The keys to effective online merchandising are simple: the site and sales process should be interesting, dynamic, appealing and, most important, relevant to each shopper. So what kind of types within online merchandising can be used to achieve this?




Cross-selling is to get the customer to spend more money by adding more products from other categories than the current product being viewed or purchased. Cross-selling generally occurs when a brand or company has more than one type of product to offer the customer that might be interesting to them. Example: a retail brand has a few high-end temporary design collections every year, specifically for women. Chances are high that the women who are interested in one high-end design collection are interested in the other design collections as well. Referring to the other collections on the landing page of one high-end collection (by using a “You may also like” type of communication) will increase your sales in the other collections. Especially when that landing page is getting a lot of traffic.

Examples of communication that are used for cross-selling:

  • “Recommended products”
  • “Frequently bought together”
  • “Complete the look”
  • “Customers who bought X also bought”




Merchandisers are using up-selling to reach a higher average order value by using products or accessories from the same category. This can mean that a more expensive version of a product is presented as "recommended" on a product detail page.

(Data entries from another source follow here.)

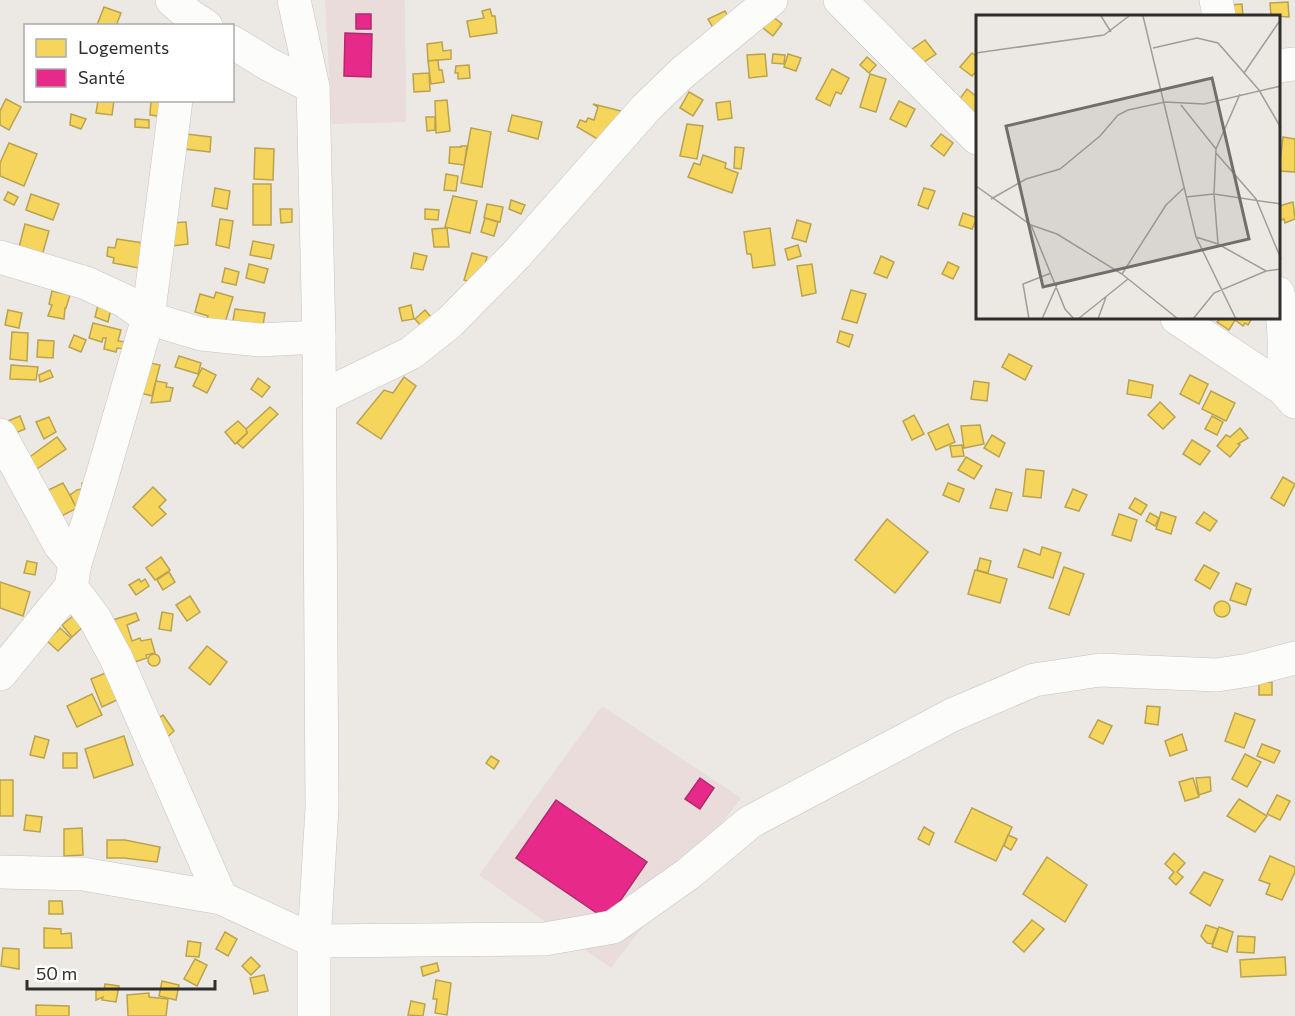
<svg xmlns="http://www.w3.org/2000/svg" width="1295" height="1016" font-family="Commissioner,sans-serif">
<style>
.medical{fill:#e9dcdb}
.homes{fill:#f6d55c;stroke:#baa34e;stroke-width:1.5}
.health{fill:#e7298a;stroke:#b02a6e;stroke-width:1.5}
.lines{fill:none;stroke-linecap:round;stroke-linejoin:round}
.minor-casing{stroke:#c5c4c5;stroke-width:34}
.minor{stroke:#fcfcfb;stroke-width:33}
.inset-road{fill:none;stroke:#a09e9b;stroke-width:1.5}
.view{fill:#706f6e;fill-opacity:0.15;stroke:#706f6e;stroke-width:3}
.inset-edge{fill:none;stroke:#2e2e2e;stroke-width:3}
</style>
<rect width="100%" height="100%" fill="#ece8e4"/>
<g class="medical">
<path d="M325,0h80l1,122 -74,2z"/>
<path d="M602,706l139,92 -130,170 -132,-93z"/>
</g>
<g class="homes">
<path d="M1288,2l1,15 -18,-1 -1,-13z"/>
<path d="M1242,4l1,12h-12l-1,-11z"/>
<path d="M104,7l17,6 -5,13 -19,-1z"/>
<path d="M490,9l2,7h3l2,17 -27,4 -3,-16 17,-3 -2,-7z"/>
<path d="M725,11l7,13 -16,9 -8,-14z"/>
<path d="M772,16l10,8 -9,12 -10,-8z"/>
<path d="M925,40l11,14 -18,12 -10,-14z"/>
<path d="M442,42l1,9 8,-1v9l-23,2 -1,-17z"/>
<path d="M972,53l5,4v14l-5,5 -12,-9z"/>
<path d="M765,54l2,22 -18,2 -2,-23z"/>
<path d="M773,54l12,1 -1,9 -12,-1z"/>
<path d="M788,54l13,4 -5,13 -12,-4z"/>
<path d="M867,57l9,8 -7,8 -9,-8z"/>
<path d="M438,60l1,10h3l2,12 -13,2 -3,-23z"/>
<path d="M469,65l1,13 -12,1v-6h-3l1,-7z"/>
<path d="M832,69l17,9 -8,16 -5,-2 -6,14 -14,-7z"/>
<path d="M429,73l1,18 -16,1 -1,-18z"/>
<path d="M870,74l16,5 -10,33 -16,-5z"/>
<path d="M967,89l10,8v17l-18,-14z"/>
<path d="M689,92l14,8 -10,16 -13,-8z"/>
<path d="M6,99l15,8 -12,23 -9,-5v-14z"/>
<path d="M98,100h16l-2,15 -16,-2z"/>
<path d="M151,100h16l-2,17 -15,-2z"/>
<path d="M447,100l3,31 -14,2 -1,-32z"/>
<path d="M730,101l2,17 -14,2 -2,-17z"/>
<path d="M899,101l16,8 -9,18 -16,-8z"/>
<path d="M593,104l28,7 -15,33 -29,-17 3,-7 6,2 2,-4 6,2 4,-13z"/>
<path d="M71,114l15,5 -5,10 -11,-4z"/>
<path d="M512,115l30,7 -4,17 -30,-8z"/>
<path d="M426,117h9v13l-8,1z"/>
<path d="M135,119l14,1v8l-14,-1z"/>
<path d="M687,124l16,2 -6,33 -17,-3z"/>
<path d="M471,128l20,4 -9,55 -21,-4z"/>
<path d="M186,134l25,3 -1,15 -26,-3z"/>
<path d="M941,134l12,9 -9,13 -13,-10z"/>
<path d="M1283,137l12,2v33l-16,-1z"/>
<path d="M9,143l28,11 -13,32 -24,-10v-13z"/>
<path d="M461,146h6l-3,19 -15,-2 1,-16h11z"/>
<path d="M735,147l9,1 -3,21 -7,-1z"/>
<path d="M255,148l19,1 -1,31 -19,-1z"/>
<path d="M703,155l23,8 -1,5 13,5 -6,20 -44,-16 6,-14 6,2z"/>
<path d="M446,174l12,2 -2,15 -12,-1z"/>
<rect x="253" y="184" width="18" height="41"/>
<path d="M215,188l15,3 -3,18 -15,-3z"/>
<path d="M924,188l11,3 -7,18 -10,-4z"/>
<path d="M8,192l10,5 -4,8 -10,-5z"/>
<path d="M31,194l28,10 -6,16 -27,-10z"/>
<path d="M453,196l24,5 -7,32 -25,-6z"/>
<path d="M511,200l14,5 -4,9 -12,-5z"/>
<path d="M1293,202l2,17 -10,4 -1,-4 -6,2v-17l1,2z"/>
<path d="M487,204l16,3 -3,15 -16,-4z"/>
<path d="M280,209h12v13l-11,1z"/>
<path d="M425,209l14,1 -1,10 -13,-1z"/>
<path d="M963,213l14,5 -5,11 -13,-4z"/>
<path d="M485,218l13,4 -4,14 -13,-4z"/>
<path d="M220,219l13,2 -4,27 -13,-3z"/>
<path d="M797,220l14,4 -5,18 -14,-4z"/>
<path d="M186,222l2,22 -16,2 -2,-23z"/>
<path d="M25,224l24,7 -8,28 -24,-4z"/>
<path d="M447,228l2,19h-15l-2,-18z"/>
<path d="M770,228l5,37 -22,3 -2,-14h-4l-3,-22z"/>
<path d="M117,239l26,4 -4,25 -26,-5 1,-5 -7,-2 1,-9 7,1z"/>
<path d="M253,241l21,4 -3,14 -21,-4z"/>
<path d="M798,245l3,11 -13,4 -3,-11z"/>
<path d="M414,253l13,3 -4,14 -12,-2z"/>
<path d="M472,253l15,4 -8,28 -15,-5z"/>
<path d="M881,256l13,6 -7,16 -13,-5z"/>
<path d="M948,262l11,5 -6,12 -11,-5z"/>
<path d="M249,264l19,5 -4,14 -18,-5z"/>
<path d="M812,264l4,29 -14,3 -5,-30z"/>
<path d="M225,268l14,4 -3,13 -14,-3z"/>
<path d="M851,290l15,4 -9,29 -15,-4z"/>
<path d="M52,291l18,4 -4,13h-1l-1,11 -16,-3 4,-11 -3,-1z"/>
<path d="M216,292l17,5 -10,32 -17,-5 2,-8 -13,-4 5,-18 14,4z"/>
<path d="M99,301l13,3 -4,18 -13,-5z"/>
<path d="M411,305l3,14 -12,2 -3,-13z"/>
<path d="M235,309l30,4 -3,18 -30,-5z"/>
<path d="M8,310l14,3 -3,15 -14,-3z"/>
<path d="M425,310l11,13 -10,9 -11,-13z"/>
<path d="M1220,318h30l1,2 -3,5 -3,-2 -2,3 -8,-6 -6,10 -12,-8z"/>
<path d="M93,323l28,7 -3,11 7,1 -1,7 -7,-1 -1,4 -12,-3 2,-11h-3l-1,4 -13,-4z"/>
<path d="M840,331l13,4 -4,12 -12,-5z"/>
<path d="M12,332l16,1 -1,28 -17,-2z"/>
<path d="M74,335l12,5 -5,12 -12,-5z"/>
<path d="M38,340l16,1 -1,17 -16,-1z"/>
<path d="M1009,354l23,12 -7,14 -23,-13z"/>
<path d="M179,356l22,7 -3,11 -23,-7z"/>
<path d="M145,362l15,3 -8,31 -15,-4z"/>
<path d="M11,365l27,2 -2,13 -26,-1z"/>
<path d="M202,368l14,7 -9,18 -14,-7z"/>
<path d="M50,370l3,7 -13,5 -1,-7z"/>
<path d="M1190,375l18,9 -9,20 -19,-10z"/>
<path d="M404,377l12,9 -35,53 -24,-16 27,-33 9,3z"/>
<path d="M258,378l12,9 -8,10 -11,-8z"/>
<path d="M1129,380l24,5 -2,13 -24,-4z"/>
<path d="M156,381l11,2 -1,4 7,1 -3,13 -19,2z"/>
<path d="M974,381l15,2 -2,18 -16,-2z"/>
<path d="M1211,391l24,12 -9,18 -24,-12z"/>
<path d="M1160,402l15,15 -12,12 -15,-14z"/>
<path d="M270,407l8,7 -35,34 -6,-5 10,-10 -1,-4z"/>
<path d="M914,415l10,19 -12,6 -9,-19z"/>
<path d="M20,416l5,13 -17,7 -5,-13z"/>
<path d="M1212,416l11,6 -6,13 -12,-6z"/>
<path d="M49,417l7,15 -12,7 -8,-17z"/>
<path d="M238,421l8,8 1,4 -12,11 -10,-12z"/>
<path d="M948,424l7,18 -19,8 -8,-17z"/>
<path d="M980,425l4,19 -20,4 -3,-22z"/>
<path d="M1240,428l8,10 -10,6 2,1 -10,12 -13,-11 9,-11 4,2z"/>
<path d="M992,435l13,8 -6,14 -15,-9z"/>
<path d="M57,437l9,12 -32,22 -7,-12z"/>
<path d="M1192,440l18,11 -10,14 -17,-11z"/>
<path d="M962,445l2,11 -12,1 -2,-11z"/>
<path d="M966,457l16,9 -8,13 -16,-9z"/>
<path d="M1026,469l18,2 -3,27 -18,-2z"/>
<path d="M1283,477l12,7 -11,22 -13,-8z"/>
<path d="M63,483l14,25 -23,12 -14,-26z"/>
<path d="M82,483l10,1 -16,23 -6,-12 7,-5 5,-1z"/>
<path d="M948,483l16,6 -5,13 -16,-7z"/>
<path d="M153,487l13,13 -7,7 7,7 -14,12 -19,-19z"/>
<path d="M996,489l16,4 -5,18 -17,-3z"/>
<path d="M1073,489l14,6 -8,16 -14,-4z"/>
<path d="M1135,498l12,7 -6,10 -12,-7z"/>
<path d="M1161,512l15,5 -5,17 -15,-5z"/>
<path d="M1204,512l13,9 -7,10 -14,-8z"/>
<path d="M1150,513l9,5 -4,8 -9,-5z"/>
<path d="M1119,514l18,6 -6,21 -19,-6z"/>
<path d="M887,519l41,33 -33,41 -40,-33z"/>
<path d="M1042,547l19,6 -8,25 -35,-11 6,-18 16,6z"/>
<path d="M161,557l9,13 -15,10 -9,-12z"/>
<path d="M980,558l11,3 -3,12 -11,-3z"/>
<path d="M27,561l10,2 -2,12 -11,-2z"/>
<path d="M1204,565l15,8 -9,16 -15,-9z"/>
<path d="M1064,567l20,7 -15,41 -20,-7z"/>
<path d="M975,570l32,9 -7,24 -32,-9z"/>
<path d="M169,572l6,10 -12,8 -6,-10z"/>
<path d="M139,579l2,3 4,-3 4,7 -13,9 -7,-10z"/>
<path d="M0,582l30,10 -7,24 -23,-8z"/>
<path d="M1236,583l15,6 -5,16 -16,-5z"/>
<path d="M190,596l10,16 -13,9 -11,-16z"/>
<circle cx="1222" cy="609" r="8"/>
<path d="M162,612l11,2 -2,17 -12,-2z"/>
<path d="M136,613l3,7 -12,5 5,16 8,-3 1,3 10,-2 4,14 -9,2 1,3 -16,5 -22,-42z"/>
<path d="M73,616l10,11 -11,10 -10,-12z"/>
<path d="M60,628l11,10 -13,13 -11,-10z"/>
<path d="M207,646l20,16 -17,23 -21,-17z"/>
<circle cx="154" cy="660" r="6"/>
<path d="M108,672l11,27 -17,8 -11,-28z"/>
<rect x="1259" y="682" width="13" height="13"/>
<path d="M92,694l10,21 -25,12 -10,-21z"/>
<path d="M1147,706l13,1 -2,18 -13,-2z"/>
<path d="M1235,713l20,7 -11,28 -19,-7z"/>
<path d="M163,715l11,16 -14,13 -8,-22z"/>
<path d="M1098,720l14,6 -9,18 -14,-7z"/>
<path d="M1182,734l5,16 -17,6 -5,-15z"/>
<path d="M35,736l14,4 -5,18 -14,-3z"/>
<path d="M124,736l9,29 -39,13 -9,-29z"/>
<path d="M1262,744l18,7 -6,12 -17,-7z"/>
<rect x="63" y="753" width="14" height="15"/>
<path d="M1245,754l16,8 -14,25 -15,-8z"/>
<path d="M491,756l8,5 -5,8 -8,-6z"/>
<path d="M1210,777l1,14 -12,4 -3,-17z"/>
<path d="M1193,778l6,19 -14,4 -6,-19z"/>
<rect x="0" y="780" width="13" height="36"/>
<path d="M1277,795l13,6 -10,19 -13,-6z"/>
<path d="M1239,799l28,17 -12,16 -28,-16z"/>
<path d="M972,808l40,19 -16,34 -41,-19z"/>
<path d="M26,815l16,2 -2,15 -16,-2z"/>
<path d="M924,827l10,6 -5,12 -11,-6z"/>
<path d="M82,828l1,27 -19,1v-27z"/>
<path d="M1008,835l9,4 -6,11 -7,-4z"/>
<path d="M107,840h18l35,7 -3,15 -33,-4h-17z"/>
<path d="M1174,853l11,10 -8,9 6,5 -7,8 -7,-7 5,-6 -9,-8z"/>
<path d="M1270,856l25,11v5l-13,28 -16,-6 4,-10 -11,-4z"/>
<path d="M1047,857l40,28 -22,37 -42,-28z"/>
<path d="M1204,872l19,8 -13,26 -20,-13z"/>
<path d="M49,901h13l1,13h-14z"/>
<path d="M1032,920l12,9 -20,23 -11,-10z"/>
<path d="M1206,925l12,4 -6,15 -5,-1 -6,-7z"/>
<path d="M1219,927l14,5 -6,20 -15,-5z"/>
<path d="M44,928l17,1v5l10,-1 1,15h-28z"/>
<path d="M225,932l12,7 -9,17 -12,-7z"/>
<path d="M1238,936l17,1 -1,16 -17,-1z"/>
<path d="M188,941l13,2 -2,14 -13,-1z"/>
<path d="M3,948l16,1v20l-18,-3z"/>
<path d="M251,957l9,9 -9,9 -9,-9z"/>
<path d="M1285,957l1,18 -45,2 -1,-17z"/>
<path d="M195,959l12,6 -10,21 -13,-7z"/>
<path d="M437,963l2,8 -16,5 -2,-9z"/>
<path d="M264,975l4,16 -14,3 -4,-16z"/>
<path d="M436,980l15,3 -4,32 -12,-2 2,-14h-4z"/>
<path d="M162,981l17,4 -3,15 -17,-4z"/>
<path d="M105,984l14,2 -3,16 -14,-2 1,-3 -7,3v-10h8z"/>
<path d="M149,993v4l19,2 -2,17h-38l-1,-21z"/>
<path d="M411,1001l14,3 -2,12 -15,-1z"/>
<path d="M36,1005l33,1v10h-33z"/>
</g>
<g class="health">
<rect x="356" y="14" width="15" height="15"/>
<path d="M345,33l27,1 -1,43 -27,-1z"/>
<path d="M700,778l14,10 -14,21 -15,-10z"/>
<path d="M556,800l91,62 -40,58 -91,-62z"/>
</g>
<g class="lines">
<defs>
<g id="minor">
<path d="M172,0l17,15 17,11"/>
<path d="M294,0l19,87 6,250 3,471 -8,133v75"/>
<path d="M840,0l137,138"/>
<path d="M1216,0l3,16"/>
<path d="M232,42l36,22 45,23"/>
<path d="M1278,66l17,-2"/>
<path d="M0,257l86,26 39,18 23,17 53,16 58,6 60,-3"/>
<path d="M1278,293c8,32 7,62 4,95"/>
<path d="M1177,318l105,70 13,14"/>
<path d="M319,398l92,-45 39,-31 66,-67 130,-147 36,-35 89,-73"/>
<path d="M0,435l60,110 15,18"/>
<path d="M71,587l24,32 21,39 105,240"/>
<path d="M0,674l71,-87 4,-24 21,-66 52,-179 28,-218"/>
<path d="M0,872l83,2 138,24 93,43 231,-2 68,-12 75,-53 62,-52 202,-107 82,-35 66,-10 117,5 32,-5 46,-12"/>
</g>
</defs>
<use href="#minor" class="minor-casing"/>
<use href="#minor" class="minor"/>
</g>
<g transform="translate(976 15)">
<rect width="304" height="304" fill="#ece8e4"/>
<path class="inset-road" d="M125,1l10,16M167,1l53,221 40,82M177,33l44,-10 21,5 41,47 22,38M0,38l128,-18 25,-19M268,58l37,-54M205,90l35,44M240,138l40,46 25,60M0,171l55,39 26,9 65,40 56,45M210,182l28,-3 67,10M15,184l35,-20 34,-10 40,-33 18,-21 10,-5 37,-8 39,2 77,-18M55,210l34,84 9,10M220,222l22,7 48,27 15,-2M242,229l-4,-50 2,-45 24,-55M146,259l44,-69 18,-17M53,304l-6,-35 28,-11M66,304l15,-34M102,304l50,-40M122,304l8,-22M217,304l21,-26 52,-22"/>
<path class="view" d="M236,63l37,161 -206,48 -37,-161z"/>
<rect width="304" height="304" class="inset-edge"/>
</g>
<rect x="24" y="24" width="210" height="78" fill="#ffffff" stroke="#ababab" stroke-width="1.5"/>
<rect x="36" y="39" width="30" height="18" fill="#f6d55c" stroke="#ababab" stroke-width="1.5"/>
<text x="78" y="54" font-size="18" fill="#2e2e2e">Logements</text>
<rect x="36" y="69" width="30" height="18" fill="#e7298a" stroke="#ababab" stroke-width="1.5"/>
<text x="78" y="84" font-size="18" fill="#2e2e2e">Santé</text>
<path d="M27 980v9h188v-9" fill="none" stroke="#2e2e2e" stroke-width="3"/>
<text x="36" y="980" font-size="18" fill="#2e2e2e" stroke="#ffffff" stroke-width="4.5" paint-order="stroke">50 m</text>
</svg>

Examples of communication that are used for up-selling:

  • "Alternative products"
  • "Customers who viewed X also viewed"
  • "You may also like"




Down-selling is the opposite of up-selling. In this case, the company chooses to offer a cheaper product next to the selected product. This can be done for several reasons:

  • Increase the changes of a sale by making the customer aware of cheaper alternatives.
  • The cheaper product is inferior to the more expensive product convincing the customer to buy the more expensive one.
  • The company actually makes a higher margin on the cheaper product (or has too much inventory).




Where accessorization can often look the same as up-selling mentioned above, accessorization is focused more on providing all the items a customer needs for specific uses. Think about shoe polish for your shoes or batteries for your remote control.